What follows is, once again, a list of rules that are plain common sense, truly nothing we haven't heard before: "stop eating before you're full" (rule 46), "eat when you are hungry, not when you are bored" (rule 47), "eat slowly" (rule 49), "spend as much time enjoying the meal as it took to prepare it" (rule 51), "buy smaller plates and glasses" (rule 52), "serve a proper portion and don't go back for seconds" (rule 53), "breakfast like a king, lunch like a prince, dinner like a pauper" (rule 54), "limit your snacks to unprocessed plant foods" (rule 56), etc. One of the rules (rule 59) stands out, for it's precisely what people in Mediterranean countries have been doing for centuries now:

Amereicans are increasingly eating in solitude. Although there is some research to suggest that light eaters will eat more when they dine with others (perhaps because they spend more time at the table), for people prone to overeating, communal meals tend to limit consumption, if only because we're less lilely to stuff ourselves when others are watching. We also tend to eat more slowly, since there's usually more going on at the table than ingestion. This is precisely why so much food marketing is designed to encourage us to eat in front of the TV or in the car: When we eat alone, we eat more. But regulating appetite is only part of the story: The shared meal elevates eating from a biological process of fueling the body to a ritual of family and community.

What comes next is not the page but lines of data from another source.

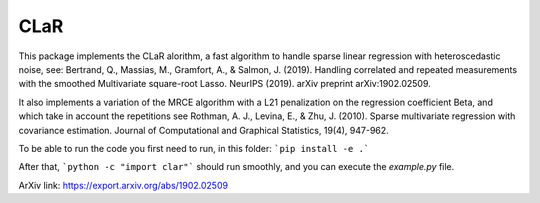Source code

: CLaR
=====

|image0| |image1|

This package implements the CLaR alorithm, a fast algorithm to handle sparse linear regression with heteroscedastic noise, see:
Bertrand, Q., Massias, M., Gramfort, A., & Salmon, J. (2019). Handling correlated and repeated measurements with the smoothed Multivariate square-root Lasso. NeurIPS (2019). arXiv preprint arXiv:1902.02509.

It also implements a variation of the MRCE algorithm with a L21 penalization on the regression coefficient Beta, and which take in account the repetitions see
Rothman, A. J., Levina, E., & Zhu, J. (2010). Sparse multivariate regression with covariance estimation. Journal of Computational and Graphical Statistics, 19(4), 947-962.


To be able to run the code you first need to run, in this folder:
```pip install -e .```

After that,
```python -c "import clar"```
should run smoothly, and you can execute the `example.py` file.

ArXiv link: https://export.arxiv.org/abs/1902.02509

.. |image0| image:: https://travis-ci.org/QB3/CLaR.svg?branch=master
   :target: https://travis-ci.org/QB3/CLaR/

.. |image1| image:: https://codecov.io/gh/QB3/CLaR/branch/master/graphs/badge.svg?branch=master
   :target: https://codecov.io/gh/QB3/CLaR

(Michael Pollan: Food Rules, p. 129)

Just two more rules before closing this review. First of all, a rule (rule 63) that may sound quite stupid but, in reality, is getting more and more difficult to follow in our ever-busy and scheduled life: cook.

In theory, it should make little difference to your health whether you cook for yourself or let someone else do the work. But unless you can afford to hire a private chef to prepare meals exactly to your specifications, letting other people cook for you means losing control over your eating life, the portions as much as the ingredients. Cooking for yourself is the only sure way to take back control of your diet from the food scientists and food processors, and to guarantee you're eating real food and not edible foodlike substances, with their unhealthy oils, high-fructose corn syrup, and surfeit of salt. Not surprisingly, the decline in home cooking closely parallels the rise in obesity, and research suggests that people who cook are more likely to eat a more healthful diet.

(Michael Pollan: Food Rules, p. 137)

And yet, in countries like the US, an increasing amount of people rarely cook or, when they do, instead of cooking they do something that I prefer to call combination of processed ingredients.

Said all this, Pollan's last rule is worth always keeping in mind: "break the rules once in a while" (rule 64). In the end, moderation is what matters the most. Altogether, this is, as we said at the beginning, a little gem of a book. Easy to read (it can be read in one sitting), yet chock-full of good advice. Food Rules is a classic manual. A book to keep around and read every couple of years or so, as well as to use during everyday life when needed, of course.